:: TEXTO DE PARTIDA ::

El director británico, Christopher Nolan, ha sido duramente criticado por filmar parte de su esperada adaptación épica La odisea en Dakhla, una ciudad costera del Sahara Occidental actualmente ocupada por Marruecos, pero reconocida por la ONU como un “territorio no autónomo” desde 1963.
El rodaje en esta región, altamente disputada y militarizada, ha sido condenado por el Festival Internacional de Cine del Sahara Occidental (FiSahara), que ha solicitado públicamente al director y a Universal Pictures que detengan de inmediato la producción en esa zona.
“Dakhla no es solo una locación pintoresca con dunas cinematográficas”, declaró FiSahara en un comunicado. “Es una ciudad ocupada, militarizada, donde la población saharaui vive bajo represión brutal por parte de las fuerzas marroquíes”.

:::

* QUÉ SE PIDE *
Por favor, retoma el texto sobre el rodaje de La odisea de Christopher Nolan en Dakhla y continúalo después de la cita de FiSahara con que termina.

:: REGISTROS PROPORCIONADOS ::

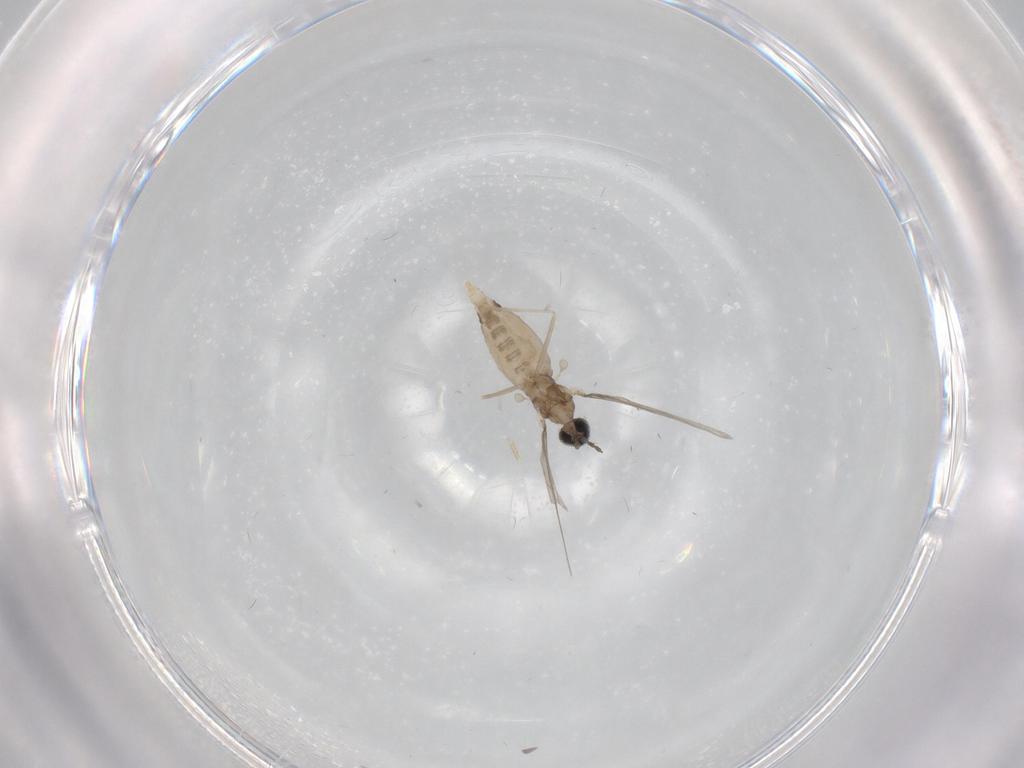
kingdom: Animalia
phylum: Arthropoda
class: Insecta
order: Diptera
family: Cecidomyiidae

:::

* RESPUESTA AL EJERCICIO *
FiSahara, que se celebra en los campamentos de refugiados saharauis en Argelia y ha contado con el apoyo de actores como Javier Bardem y Penélope Cruz, denuncia que filmar una superproducción en este territorio es “colaborar, aunque sea involuntariamente, con la estrategia de Marruecos para borrar la identidad saharaui”. Bardem difundió el comunicado acusando a Marruecos de convertir Dakhla “en destino turístico y ahora en plató de cine, siempre con el objetivo de suplantar la cultura saharaui”.
El festival también señaló la falta de libertad de expresión de los cineastas saharauis: “Mientras se producen filmes millonarios que presentan al Sahara como marroquí, los saharauis que intentan contar sus propias historias lo hacen clandestinamente, arriesgando su libertad y sus vidas”.